• WHAT THE TASK ASKS: Reproduce word for word every line from the one containing "left knee: (454, 400)" through the end of the listing below; omit the pictures.

• DATA SHOWN:

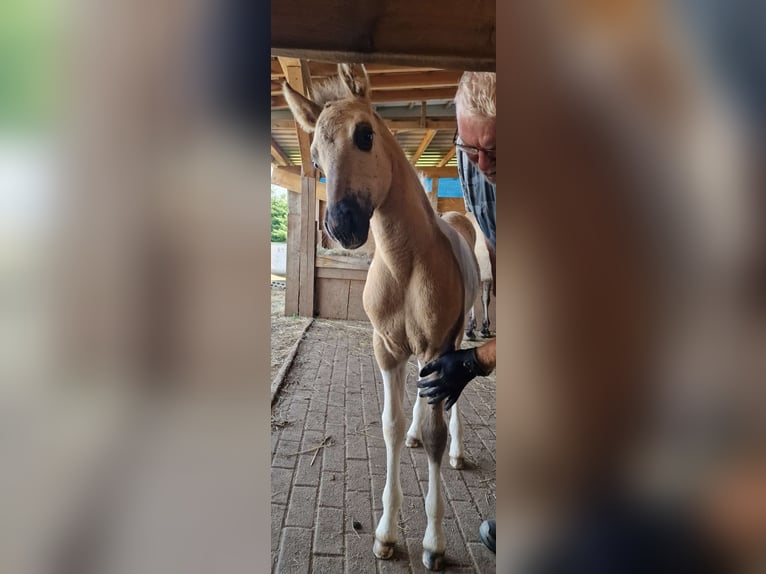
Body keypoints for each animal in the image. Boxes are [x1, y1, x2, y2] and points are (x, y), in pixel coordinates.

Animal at [286, 66, 480, 572]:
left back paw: (458, 452)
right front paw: (386, 535)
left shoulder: (436, 349)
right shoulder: (387, 349)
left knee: (454, 400)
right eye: (315, 158)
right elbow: (390, 426)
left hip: (456, 338)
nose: (342, 224)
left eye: (365, 134)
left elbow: (436, 431)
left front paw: (434, 543)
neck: (405, 263)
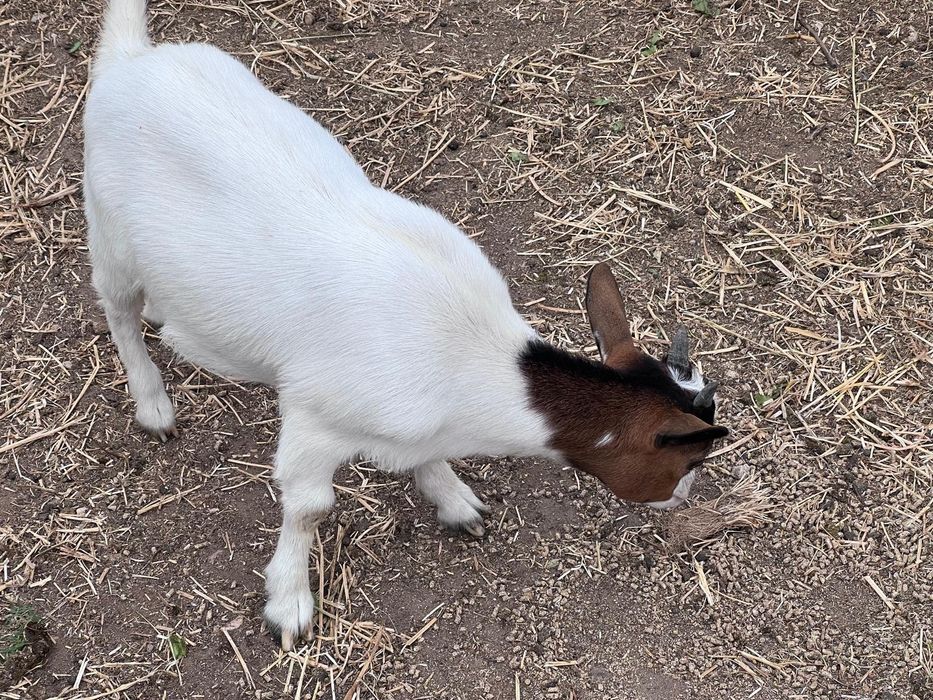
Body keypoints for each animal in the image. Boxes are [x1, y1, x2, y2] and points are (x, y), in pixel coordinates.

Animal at [84, 0, 728, 650]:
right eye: (691, 460)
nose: (680, 501)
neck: (472, 353)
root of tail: (131, 60)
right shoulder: (315, 418)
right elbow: (308, 507)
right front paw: (289, 603)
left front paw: (455, 501)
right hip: (107, 229)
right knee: (117, 310)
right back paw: (153, 404)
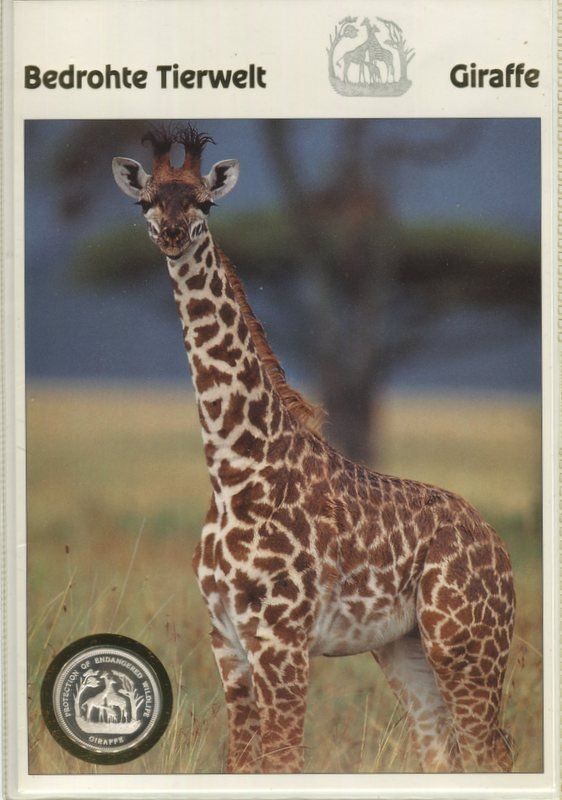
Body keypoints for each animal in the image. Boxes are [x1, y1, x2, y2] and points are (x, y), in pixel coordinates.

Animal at [112, 123, 515, 775]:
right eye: (146, 201)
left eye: (204, 203)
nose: (171, 236)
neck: (233, 471)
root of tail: (498, 546)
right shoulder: (226, 643)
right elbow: (242, 765)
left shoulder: (283, 642)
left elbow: (283, 761)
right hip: (404, 649)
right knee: (443, 753)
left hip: (466, 644)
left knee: (490, 752)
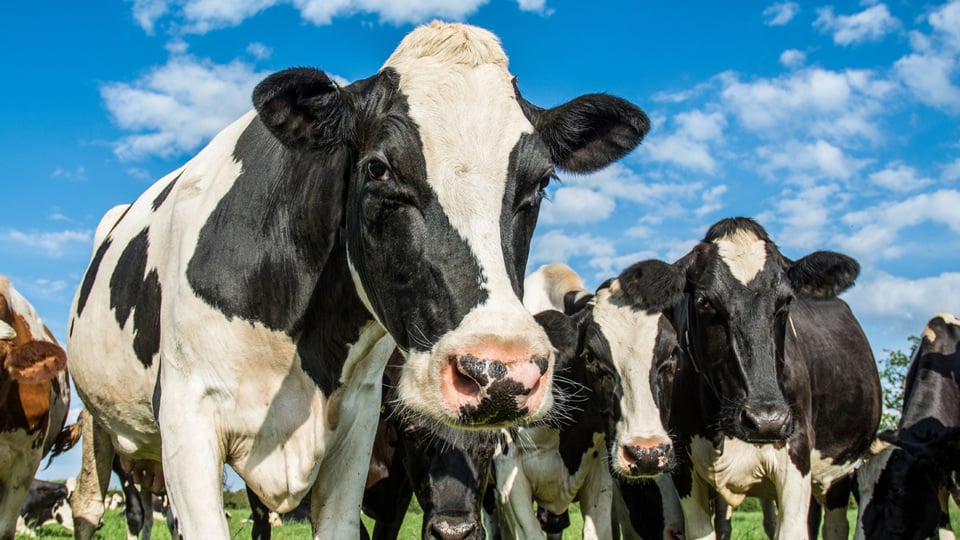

• OUTPUT OF THE EXERCISE:
left knee: (454, 400)
right eye: (315, 158)
right elbow: (390, 426)
left hip: (456, 338)
nose: (342, 224)
left eye: (365, 134)
left elbow: (436, 431)
left front paw: (434, 543)
neck: (405, 263)
Body keypoints for each animal in the image. Boxes are [x1, y1, x2, y2] and points are (x, y), in pixel coordinates.

Animal at [84, 0, 728, 650]:
right eye: (691, 460)
nose: (680, 501)
neck: (472, 353)
root of tail: (131, 60)
right shoulder: (315, 418)
right elbow: (308, 507)
right front paw: (289, 603)
left front paw: (455, 501)
right hip: (107, 229)
right knee: (117, 310)
right back paw: (153, 404)
Body keypoints for each animal in the image. Boxes are [x1, y1, x2, y2] and points are (x, y), in pixel coordinates.

Animal at [112, 123, 515, 775]:
right eye: (146, 201)
left eye: (204, 203)
nose: (171, 236)
neck: (233, 471)
root of tail: (498, 546)
right shoulder: (226, 643)
right elbow: (242, 765)
left shoulder: (283, 642)
left elbow: (283, 761)
right hip: (404, 649)
right knee: (443, 753)
left hip: (466, 644)
left knee: (490, 752)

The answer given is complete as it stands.